• ABOUT THIS EXERCISE
Write out the source text from all of the data below word for word, and leave the pictures out of your answer.

• Document pictures with their source code
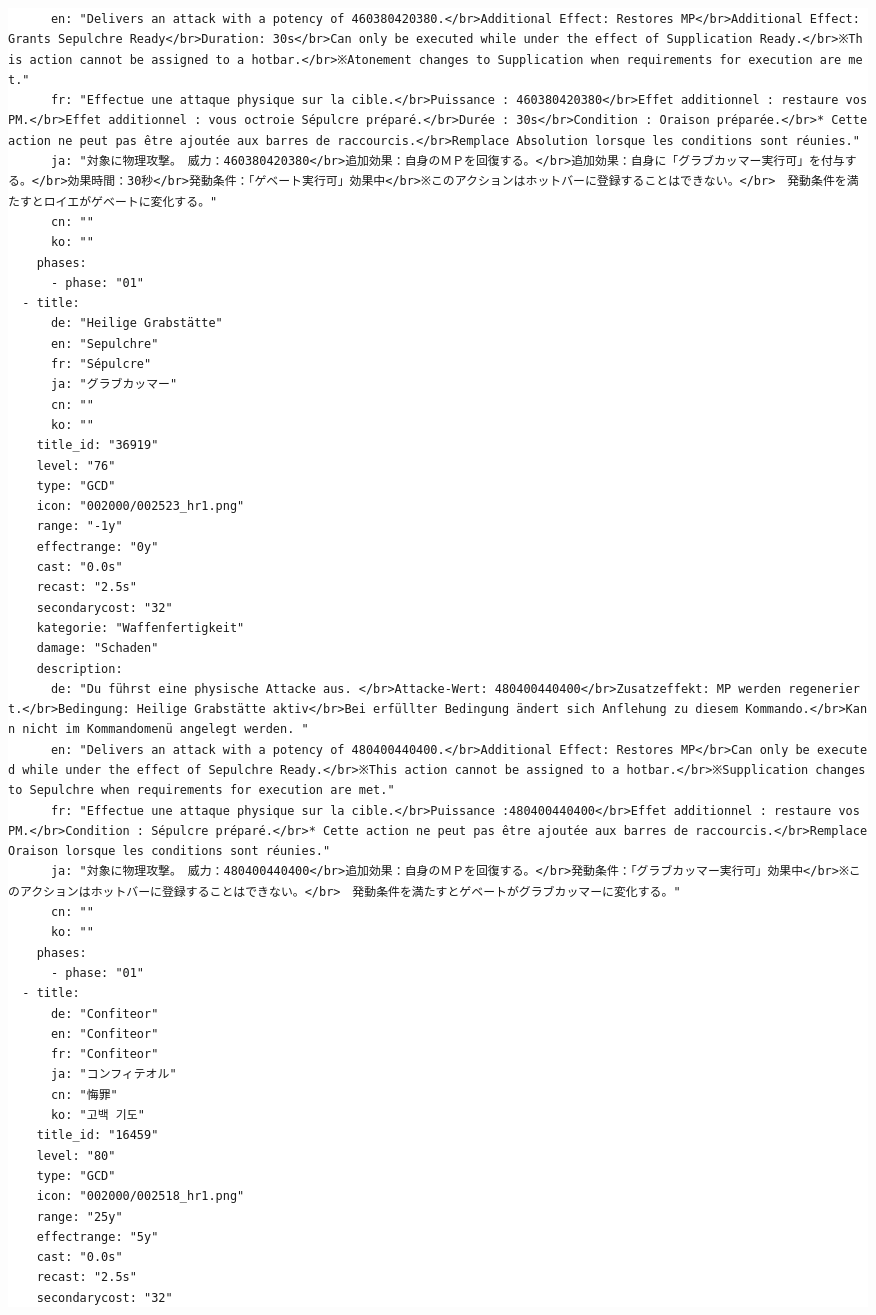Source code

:           en: "Delivers an attack with a potency of 460380420380.</br>Additional Effect: Restores MP</br>Additional Effect: Grants Sepulchre Ready</br>Duration: 30s</br>Can only be executed while under the effect of Supplication Ready.</br>※This action cannot be assigned to a hotbar.</br>※Atonement changes to Supplication when requirements for execution are met."
          fr: "Effectue une attaque physique sur la cible.</br>Puissance : 460380420380</br>Effet additionnel : restaure vos PM.</br>Effet additionnel : vous octroie Sépulcre préparé.</br>Durée : 30s</br>Condition : Oraison préparée.</br>* Cette action ne peut pas être ajoutée aux barres de raccourcis.</br>Remplace Absolution lorsque les conditions sont réunies."
          ja: "対象に物理攻撃。　威力：460380420380</br>追加効果：自身のＭＰを回復する。</br>追加効果：自身に「グラブカッマー実行可」を付与する。</br>効果時間：30秒</br>発動条件：「ゲベート実行可」効果中</br>※このアクションはホットバーに登録することはできない。</br>　発動条件を満たすとロイエがゲベートに変化する。"
          cn: ""
          ko: ""
        phases:
          - phase: "01"
      - title:
          de: "Heilige Grabstätte"
          en: "Sepulchre"
          fr: "Sépulcre"
          ja: "グラブカッマー"
          cn: ""
          ko: ""
        title_id: "36919"
        level: "76"
        type: "GCD"
        icon: "002000/002523_hr1.png"
        range: "-1y"
        effectrange: "0y"
        cast: "0.0s"
        recast: "2.5s"
        secondarycost: "32"
        kategorie: "Waffenfertigkeit"
        damage: "Schaden"
        description:
          de: "Du führst eine physische Attacke aus. </br>Attacke-Wert: 480400440400</br>Zusatzeffekt: MP werden regeneriert.</br>Bedingung: Heilige Grabstätte aktiv</br>Bei erfüllter Bedingung ändert sich Anflehung zu diesem Kommando.</br>Kann nicht im Kommandomenü angelegt werden. "
          en: "Delivers an attack with a potency of 480400440400.</br>Additional Effect: Restores MP</br>Can only be executed while under the effect of Sepulchre Ready.</br>※This action cannot be assigned to a hotbar.</br>※Supplication changes to Sepulchre when requirements for execution are met."
          fr: "Effectue une attaque physique sur la cible.</br>Puissance :480400440400</br>Effet additionnel : restaure vos PM.</br>Condition : Sépulcre préparé.</br>* Cette action ne peut pas être ajoutée aux barres de raccourcis.</br>Remplace Oraison lorsque les conditions sont réunies."
          ja: "対象に物理攻撃。　威力：480400440400</br>追加効果：自身のＭＰを回復する。</br>発動条件：「グラブカッマー実行可」効果中</br>※このアクションはホットバーに登録することはできない。</br>　発動条件を満たすとゲベートがグラブカッマーに変化する。"
          cn: ""
          ko: ""
        phases:
          - phase: "01"
      - title:
          de: "Confiteor"
          en: "Confiteor"
          fr: "Confiteor"
          ja: "コンフィテオル"
          cn: "悔罪"
          ko: "고백 기도"
        title_id: "16459"
        level: "80"
        type: "GCD"
        icon: "002000/002518_hr1.png"
        range: "25y"
        effectrange: "5y"
        cast: "0.0s"
        recast: "2.5s"
        secondarycost: "32"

• ANSWER FOR THE TASK
Source code

:           en: "Delivers an attack with a potency of 460380420380.</br>Additional Effect: Restores MP</br>Additional Effect: Grants Sepulchre Ready</br>Duration: 30s</br>Can only be executed while under the effect of Supplication Ready.</br>※This action cannot be assigned to a hotbar.</br>※Atonement changes to Supplication when requirements for execution are met."
          fr: "Effectue une attaque physique sur la cible.</br>Puissance : 460380420380</br>Effet additionnel : restaure vos PM.</br>Effet additionnel : vous octroie Sépulcre préparé.</br>Durée : 30s</br>Condition : Oraison préparée.</br>* Cette action ne peut pas être ajoutée aux barres de raccourcis.</br>Remplace Absolution lorsque les conditions sont réunies."
          ja: "対象に物理攻撃。　威力：460380420380</br>追加効果：自身のＭＰを回復する。</br>追加効果：自身に「グラブカッマー実行可」を付与する。</br>効果時間：30秒</br>発動条件：「ゲベート実行可」効果中</br>※このアクションはホットバーに登録することはできない。</br>　発動条件を満たすとロイエがゲベートに変化する。"
          cn: ""
          ko: ""
        phases:
          - phase: "01"
      - title:
          de: "Heilige Grabstätte"
          en: "Sepulchre"
          fr: "Sépulcre"
          ja: "グラブカッマー"
          cn: ""
          ko: ""
        title_id: "36919"
        level: "76"
        type: "GCD"
        icon: "002000/002523_hr1.png"
        range: "-1y"
        effectrange: "0y"
        cast: "0.0s"
        recast: "2.5s"
        secondarycost: "32"
        kategorie: "Waffenfertigkeit"
        damage: "Schaden"
        description:
          de: "Du führst eine physische Attacke aus. </br>Attacke-Wert: 480400440400</br>Zusatzeffekt: MP werden regeneriert.</br>Bedingung: Heilige Grabstätte aktiv</br>Bei erfüllter Bedingung ändert sich Anflehung zu diesem Kommando.</br>Kann nicht im Kommandomenü angelegt werden. "
          en: "Delivers an attack with a potency of 480400440400.</br>Additional Effect: Restores MP</br>Can only be executed while under the effect of Sepulchre Ready.</br>※This action cannot be assigned to a hotbar.</br>※Supplication changes to Sepulchre when requirements for execution are met."
          fr: "Effectue une attaque physique sur la cible.</br>Puissance :480400440400</br>Effet additionnel : restaure vos PM.</br>Condition : Sépulcre préparé.</br>* Cette action ne peut pas être ajoutée aux barres de raccourcis.</br>Remplace Oraison lorsque les conditions sont réunies."
          ja: "対象に物理攻撃。　威力：480400440400</br>追加効果：自身のＭＰを回復する。</br>発動条件：「グラブカッマー実行可」効果中</br>※このアクションはホットバーに登録することはできない。</br>　発動条件を満たすとゲベートがグラブカッマーに変化する。"
          cn: ""
          ko: ""
        phases:
          - phase: "01"
      - title:
          de: "Confiteor"
          en: "Confiteor"
          fr: "Confiteor"
          ja: "コンフィテオル"
          cn: "悔罪"
          ko: "고백 기도"
        title_id: "16459"
        level: "80"
        type: "GCD"
        icon: "002000/002518_hr1.png"
        range: "25y"
        effectrange: "5y"
        cast: "0.0s"
        recast: "2.5s"
        secondarycost: "32"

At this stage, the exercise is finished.